パースエクスプレスVol.116 2007年9月号

近年のテクノロジーの進歩には驚かされるばかりである。車を初め、コンピューターや家庭用品に至るまで、様々な工夫がなされ、人々の生活はますます快適になっている。ここオーストラリアでも、新しい技術がどんどん導入され、一般家庭にもかなり普及している。そして最近、特に目を見張るのは携帯電話の進歩である。多機能を備えた携帯電話は、もはや携帯の娯楽箱とでも呼べそうな代物だ。好奇心旺盛な若者なら、誰だって興味を持つであろう。しかし、この多機能携帯電話がここオーストラリアの学校で問題化している。今回はこの多機能携帯電話を使用する生徒が学校にどんな影響を与え、社会問題化しているのかを探ってみた。

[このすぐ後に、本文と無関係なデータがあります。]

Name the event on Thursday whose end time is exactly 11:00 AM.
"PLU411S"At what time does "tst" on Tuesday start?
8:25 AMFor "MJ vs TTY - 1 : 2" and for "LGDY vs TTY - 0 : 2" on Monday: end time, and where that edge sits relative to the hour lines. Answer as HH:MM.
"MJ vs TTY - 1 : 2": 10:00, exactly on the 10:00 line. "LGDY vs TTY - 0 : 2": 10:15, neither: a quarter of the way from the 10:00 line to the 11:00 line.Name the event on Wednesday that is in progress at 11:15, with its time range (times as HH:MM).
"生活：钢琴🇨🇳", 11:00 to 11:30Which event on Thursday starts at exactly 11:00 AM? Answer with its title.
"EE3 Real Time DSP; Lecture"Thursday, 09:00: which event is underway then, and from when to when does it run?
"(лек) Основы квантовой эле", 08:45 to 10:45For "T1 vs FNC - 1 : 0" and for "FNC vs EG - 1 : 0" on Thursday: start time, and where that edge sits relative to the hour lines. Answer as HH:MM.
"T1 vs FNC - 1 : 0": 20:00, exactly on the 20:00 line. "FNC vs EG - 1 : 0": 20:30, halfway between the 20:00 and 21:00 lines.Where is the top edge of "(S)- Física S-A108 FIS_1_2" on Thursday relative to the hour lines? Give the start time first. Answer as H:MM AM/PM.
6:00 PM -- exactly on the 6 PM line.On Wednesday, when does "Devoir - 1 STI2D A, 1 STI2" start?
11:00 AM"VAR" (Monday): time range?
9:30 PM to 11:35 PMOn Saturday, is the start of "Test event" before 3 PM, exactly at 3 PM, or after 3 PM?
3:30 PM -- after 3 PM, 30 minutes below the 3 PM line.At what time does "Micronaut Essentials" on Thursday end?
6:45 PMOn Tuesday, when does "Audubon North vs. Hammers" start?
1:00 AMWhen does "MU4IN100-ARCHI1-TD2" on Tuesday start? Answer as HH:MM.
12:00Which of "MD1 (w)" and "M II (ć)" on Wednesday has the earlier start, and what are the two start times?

 単純に電話機能だけを考えても、携帯電話は大変便利な物である。場所を選ばず、いつでも必要な人と連絡が取れる。特に最近は、親が携帯電話を使って子供の安全を確かめることも当然のようになっている。学校へ子供を車で迎えにいく場合も、携帯電話で場所と時間を確認するのが一般的だ。子供は、携帯電話を護身用として親から与えられる場合もあるだろう。しかし、多機能の携帯電話となると話は変わってくる。カメラ、ビデオ、ステレオ、テレビといった機能を備えた物になると、携帯電話が高級玩具に変身する。これさえあれば、生徒は退屈な授業も十分過ごせるというわけだ。まあ、個人で楽しんでいるうちはまだいいのだが、最近、特に問題になっているのは、カメラ機能を使用して無許可で他の生徒や教師を撮影し、その画像を特定のウェブサイトに流すといったことだった。「マーク・マクゴーワンWA州教育大臣は、WA州の学校教室内での携帯電話使用禁止のガイドラインを導入する(8月25日Sunday Times Online)」といった発表に至ったのも、生徒による学校内での悪質な携帯電話の使用が後を絶たないためであろう。以前にも、テキストメッセージで仲間に呼びかけ、暴力事件にまで発展したケースがあったが、携帯電話も悪用されることが少なくない。